Westin has to reduce noise levels of its sewage treatment plantPOSTED: 04/16/12 1:07 PM
Dawn Beach resident wins lawsuit against hotel giant
St. Maarten – The Babitbay Beach Development Corporation, owner of the Westin Hotel in Dawn Beach, has until Friday May 11 to adjust its sewage treatment plant in such a way that the sound levels the installation produces remain within the limits set in its hindrance permit. Michael Roger, a Dawn Beach resident whose house stands eighty meters away from the noisy installation, won this verdict against the Westin in summary proceedings on Friday. The company has to pay more than $4,000 to Rogers as compensation for the costs of sound level tests and the costs of a bailiff.
The court ruling is a victory of David over Goliath, Rogers’ attorney Mr. Cor Merx said. Almost two years ago, on June 15, 2010 the court ordered an expert report in a lawsuit by the Dawn Beach Estate Foundation against the Westin. This report should have answered the question whether the Westin’s sewage treatment plant was violating the sound levels permitted in its hindrance permit. The report was never written.
Rogers then contracted Cege Caribbean NV, the Curacao-based Civil, Environmental and
Geotechnical Engineer Caribbean company to conduct sound level tests in the vicinity of his house in Dawn Beach.
The hindrance permit allows different sound levels for the hours between seven in the morning and seven in the evening, for seven until eleven at night and for the hours between eleven at night and seven in the morning. Cege engineers found that “during all tests the sound levels were higher than the maximum.”
Rogers summoned the Westin on January 11 to make the necessary adjustments to the installation to bring the sound levels within the permitted maximum. On February 21, bailiff Patrick went to the location at Rogers’ request.
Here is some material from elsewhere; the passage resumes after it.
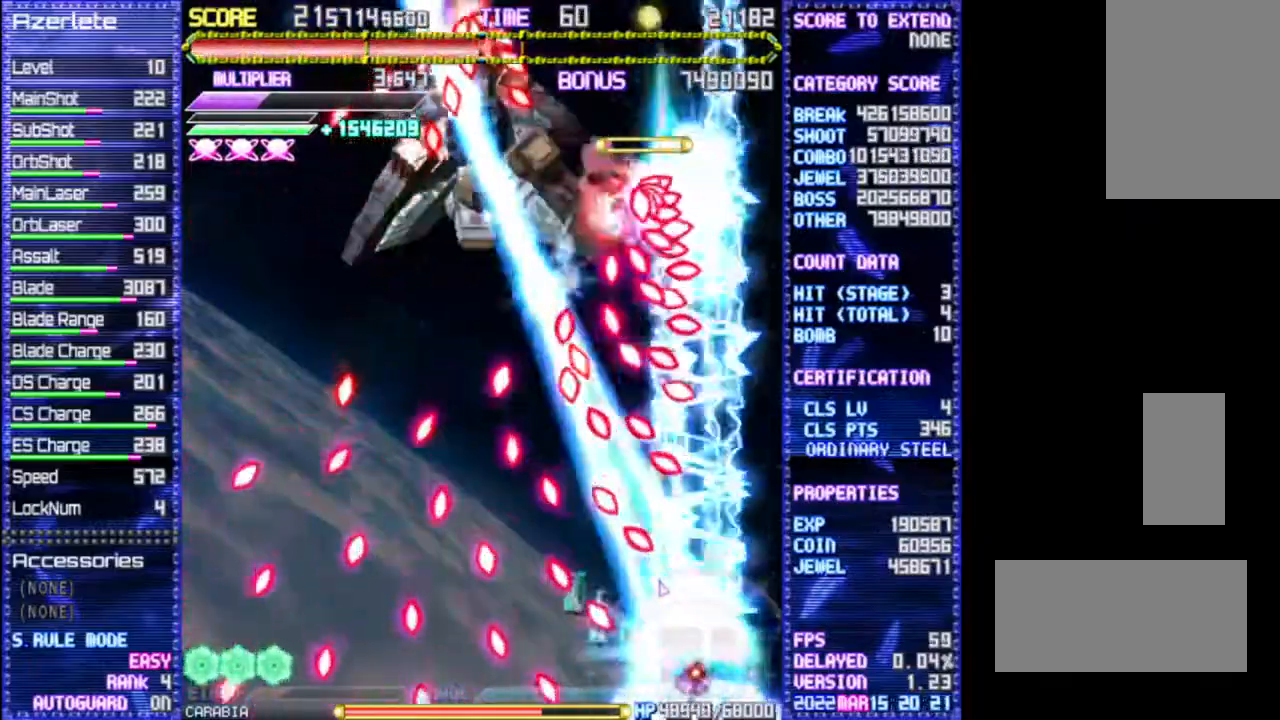
{"dt_ms": 500, "buttons": [], "events": []}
In his report, Patrick wrote that he was “confronted with an irritating sound that continuously kept vibrating in his ears.” He measured sound levels that were at all times above the permitted maximum.
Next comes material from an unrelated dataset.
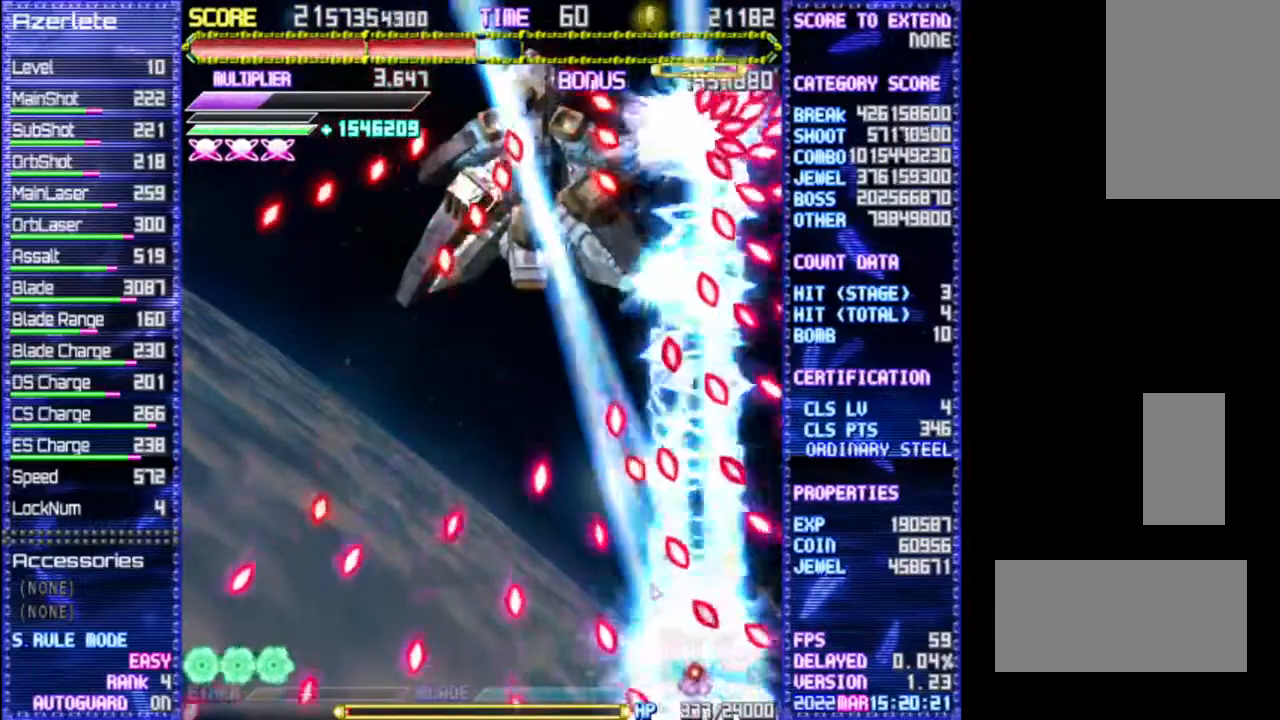
{"dt_ms": 1000, "buttons": [], "events": [[417, "DPAD_UP", "down"], [683, "DPAD_UP", "up"]]}
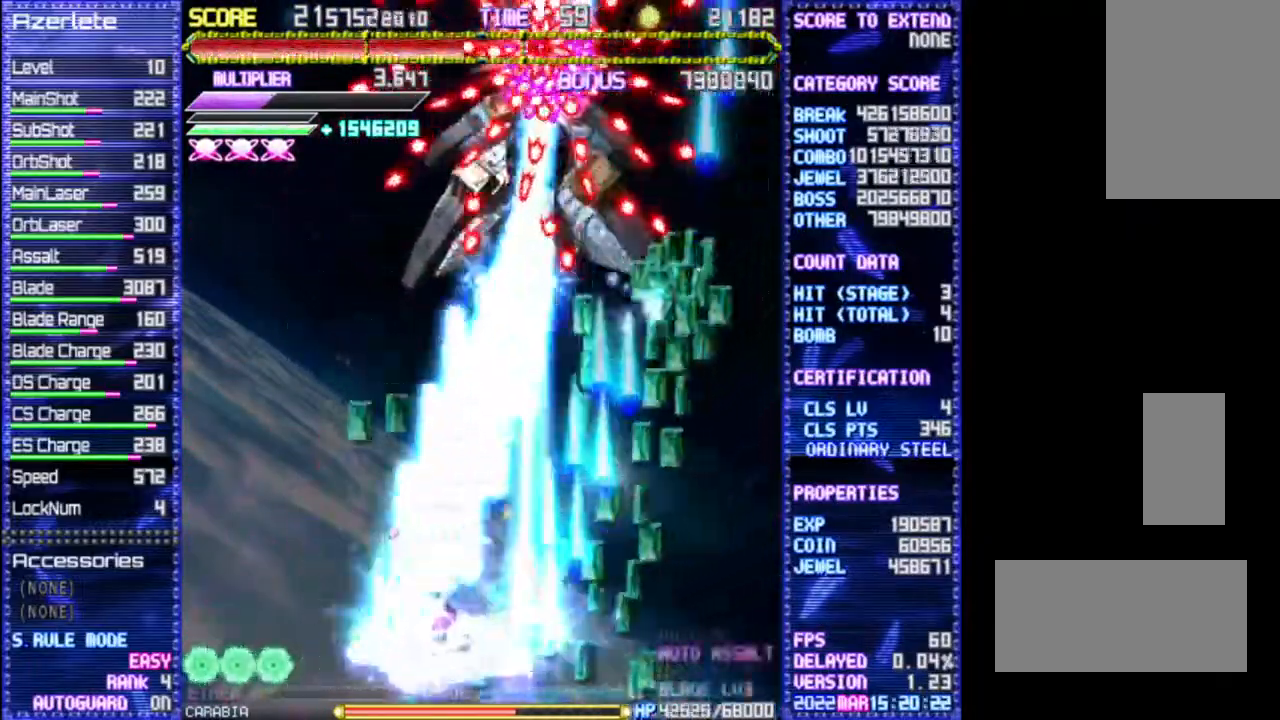
{"dt_ms": 500, "buttons": [], "events": []}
Rogers told the court that the sound nuisance is seriously disturbing his comfort of living: he even hears the “ear-shattering noise” when he has his doors and windows closed.
Westin maintained that it does not violate the sound level standards during the day, but admitted that the installation exceeds those standards slightly during the evening and the night.
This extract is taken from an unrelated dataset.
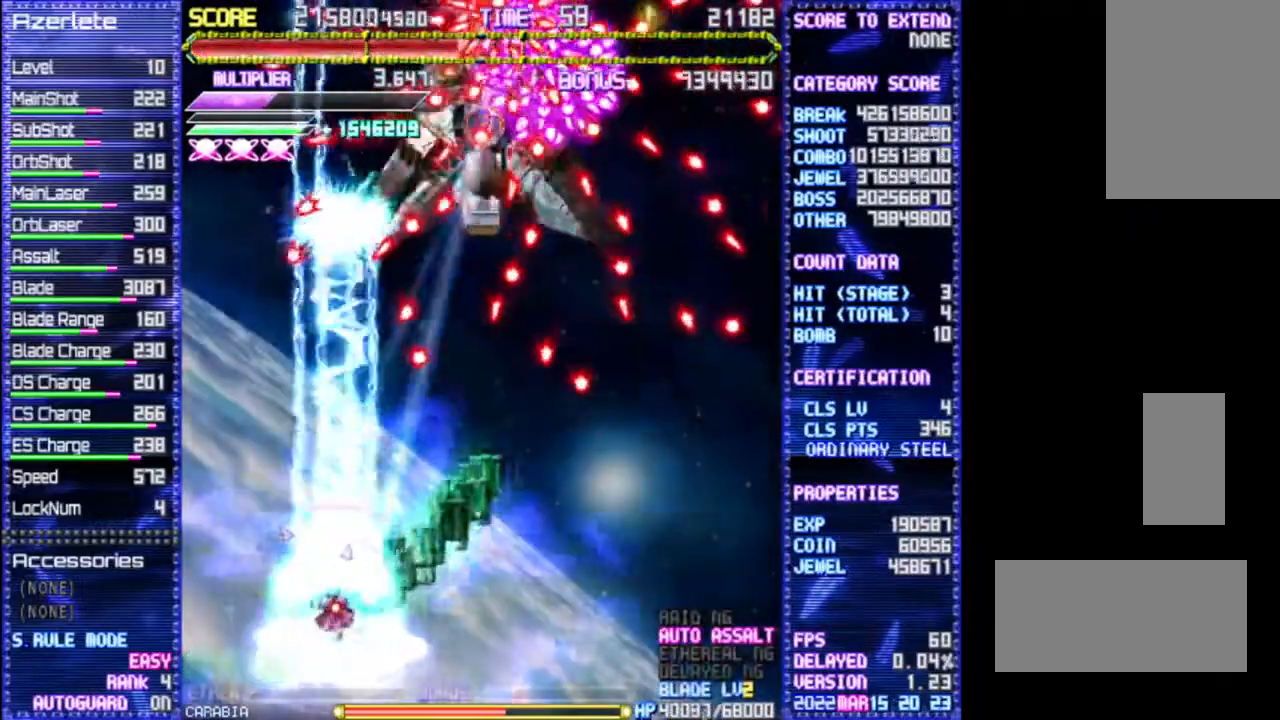
{"dt_ms": 500, "buttons": [], "events": []}
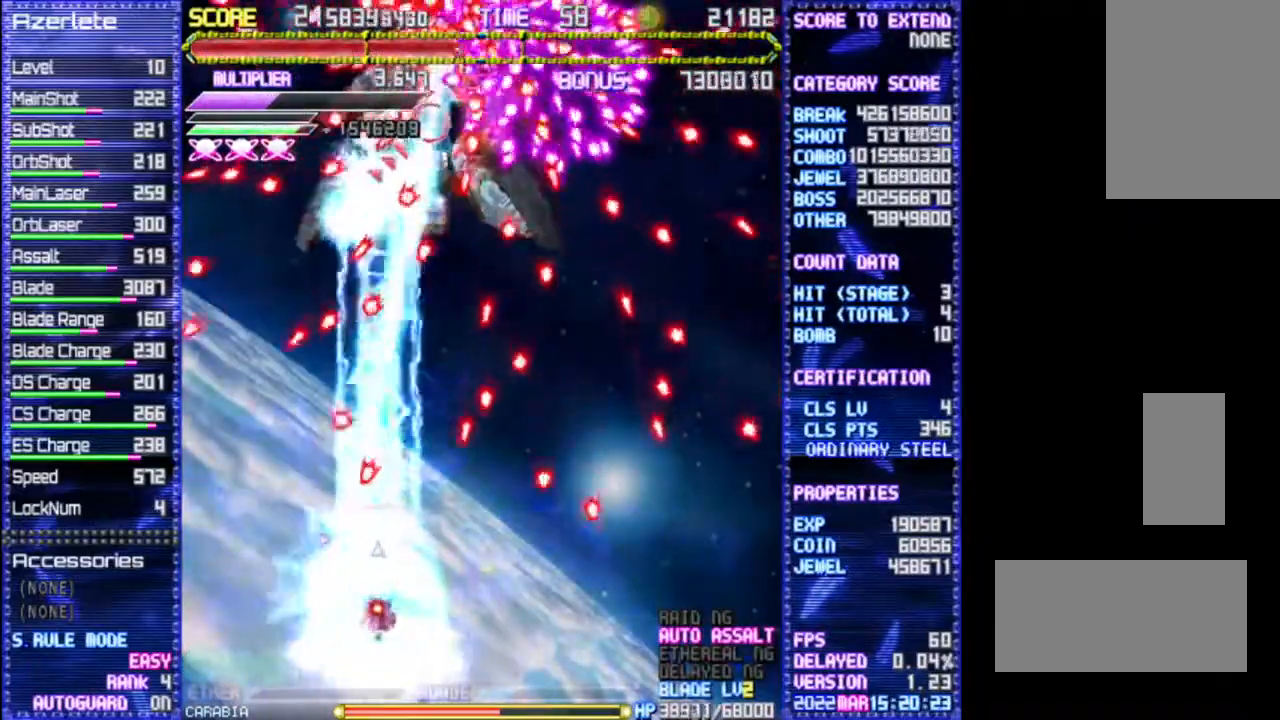
{"dt_ms": 500, "buttons": [], "events": []}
“It is however not the intention to run the installation in the evening and during the night,” the company stated.
During the hearing on March 30, Rogers told the court that he lived in his house with the hurricane shutters closed because the noise is unbearable otherwise. He also said that he had to move his terrace to the other side of his house to be able to sit comfortably outside and that one of his children had to move to another bedroom to be able to sleep. Judge Mr. Didier Thierry accepted these statements as credible and convincing.
Judge Thierry noted that the Westin had not sent a representative to the court hearing to present “a different vision, alternative measuring results or even different results from visits to other residents in the vicinity.
“This sufficiently establishes Rogers’ vision that the Westin – even after being presented with the Cege report – does not really bother about the noise nuisance.”
The court sentenced the Westin to make adjustments to the noisy installation within four weeks. For every time the company does not abide by the ruling it has to pay Rogers $500 in damages with a maximum of $50, 000.